For S3 backends, OOM during a multipart upload leaves an incomplete upload at the S3 endpoint — most providers expire these automatically (AWS S3: 7-day default). No JaaS-side action needed.

Multi-replica considerations

With leader election on (the chart default when operator mode is enabled), only the lease-holder writes to storage. A storage-incident on the lease-holder is the worst case: the standby reads but cannot fill the gap until the lease transfers. To force a handover during a storage incident on one replica:

kubectl --namespace <jaas-ns> delete lease <release-name>-operator

The next replica acquires the lease within LeaseDuration (15s default), and its Publisher writes against its own (presumably healthy) view of the backend.

Prevention

JaaSStorageSweepFailures alert

Linked from the alert by name. The sweep is a background GC that removes orphaned .tar.gz.tmp residue left by Puts whose process died after the tmpfile landed but before the rename. The reconcile hot path is unaffected — Put still works — but stale .tmp files accumulate until the underlying issue is fixed.

Symptom: jaas_storage_sweep_failures_total increases over time; JaaSStorageSweepFailures alert fires after >3 failures/hour (configurable).

Diagnose:

# Operator logs carry the underlying sweep error:
kubectl --namespace <jaas-ns> logs deploy/jaas --tail=200 | grep "Storage sweep failed"

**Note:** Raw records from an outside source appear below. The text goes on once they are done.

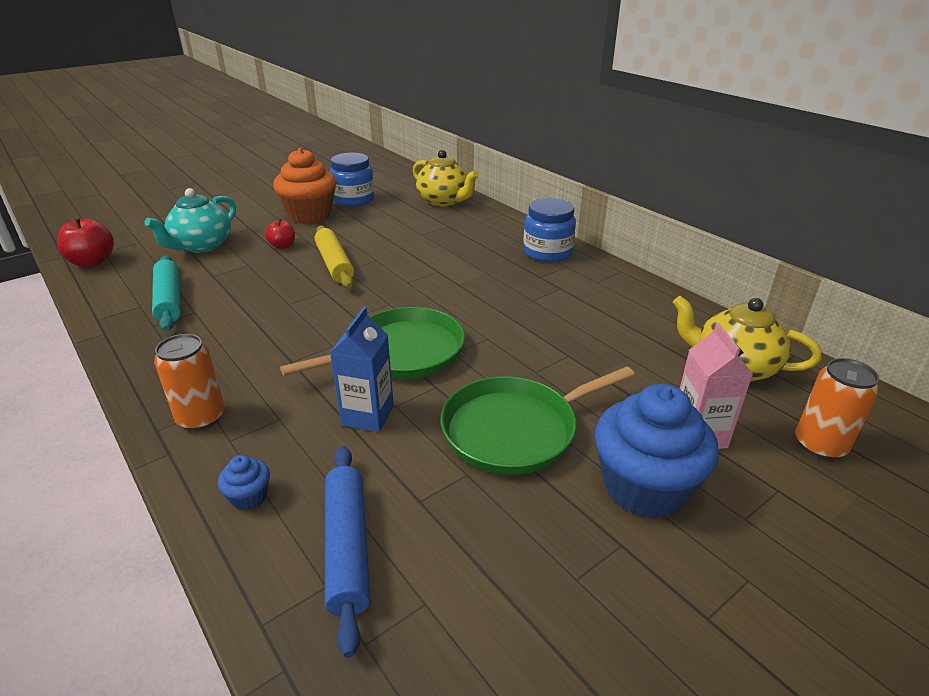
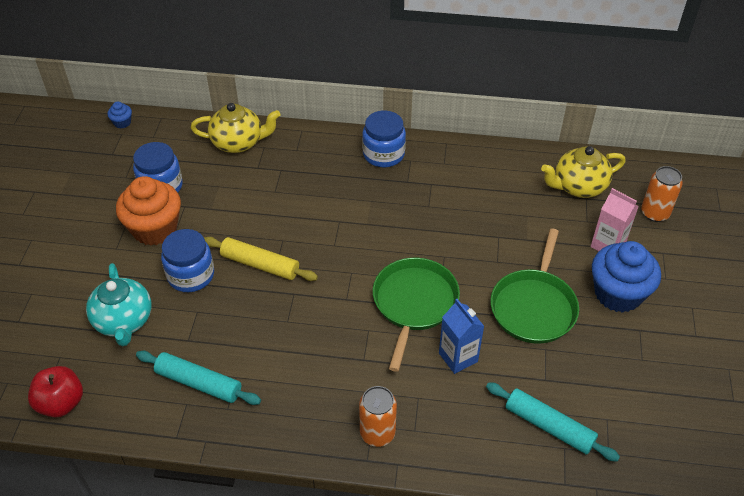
camera: 45 degrees left, 15 degrees up
(249, 497) = (474, 445): blue cupcake -> blue cupcake (122, 123)
(282, 246) = (191, 275): red apple -> blue jar
(347, 548) = (549, 426): blue rolling pin -> turquoise rolling pin

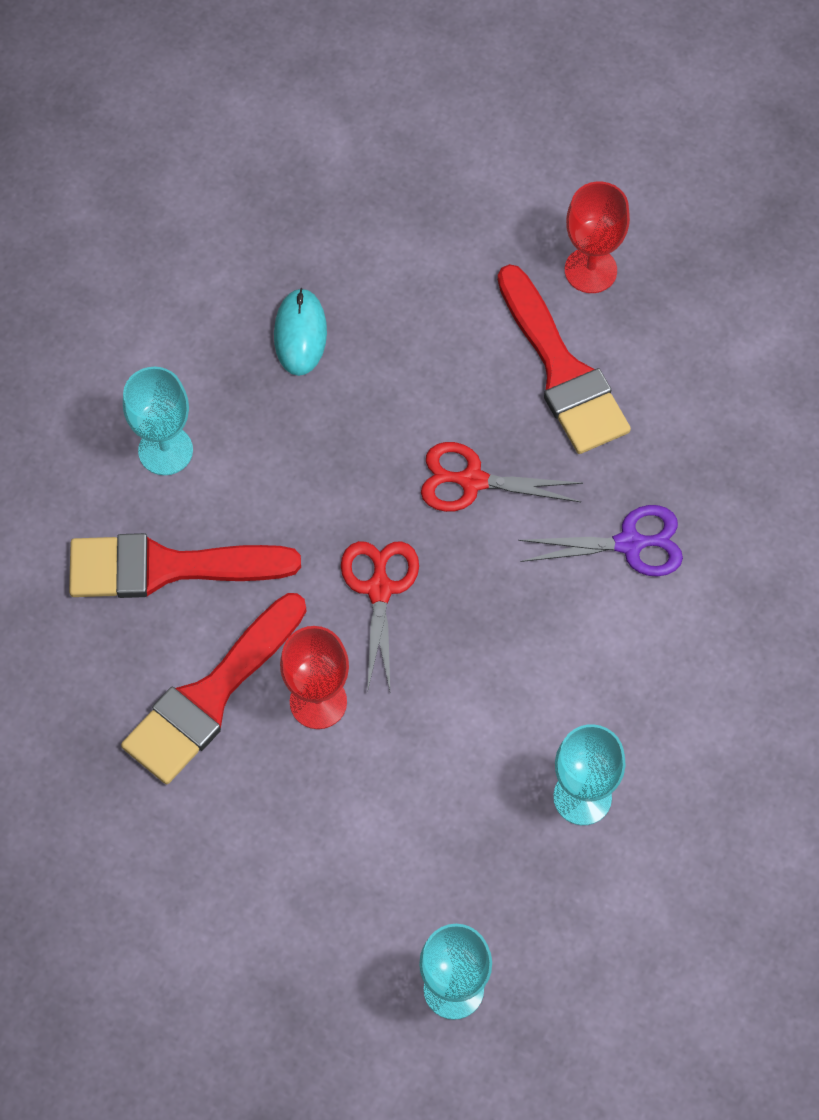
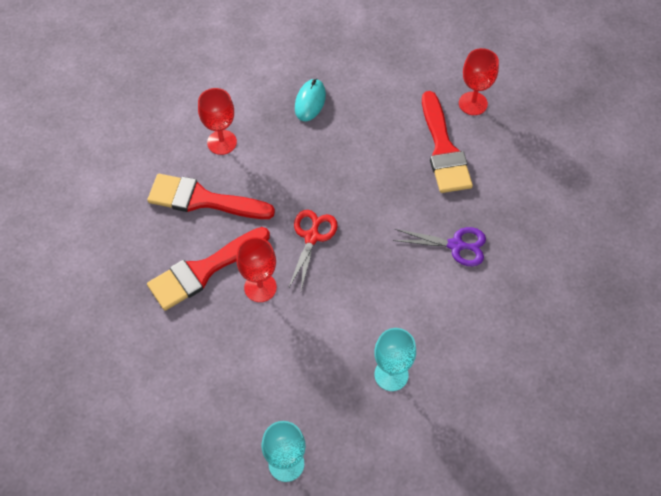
camera: 15 degrees right, 5 degrees down
(165, 450) = (222, 142): turquoise goblet -> red goblet
(472, 481) = (379, 193): red scissors -> none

# For local backend: check the volume's free space + permissions.
kubectl --namespace <jaas-ns> exec deploy/jaas -- df -h /var/lib/jaas/artifacts
kubectl --namespace <jaas-ns> exec deploy/jaas -- ls -la /var/lib/jaas/artifacts

# For S3 backend: sweep is a no-op (Put is atomic, no .tmp residue),
# so this alert firing on S3 is a wiring bug. Confirm backend:
kubectl --namespace <jaas-ns> get deploy jaas --output jsonpath='{.spec.template.spec.containers[0].args}' | tr ',' '\n' | grep storage-backend

Remediate:

Manual cleanup once the underlying issue is fixed:

kubectl --namespace <jaas-ns> exec deploy/jaas -- find /var/lib/jaas/artifacts -name '*.tar.gz.tmp' -mmin +30 -delete

WithdrawForced event on snippet deletion

If a snippet stuck in Terminating carries a Warning WithdrawForced Kubernetes Event, the operator has already done what it could — the finalizer was dropped after --max-withdraw-wait (default 1h) of failing Withdraws against the backend, and the snippet itself is GC’d. The tarball it owned is now orphaned in storage. To clean up:

# Read the elapsed time + last backend error from the event message:
kubectl describe jsonnetsnippet <name>
# Locate the orphan in the configured backend:
#   local:  <--storage-path>/<namespace>/<name>/<rev>.tar.gz
#   s3:     <--s3-prefix>/<namespace>/<name>/<rev>.tar.gz
# Remove it once the backend is reachable again.

A force-drop should be rare — it means the backend was broken for the full wait window. Investigate why before lowering maxWithdrawWait: aggressive timeouts make transient apiserver/S3 incidents cause orphans you’d otherwise have recovered from naturally.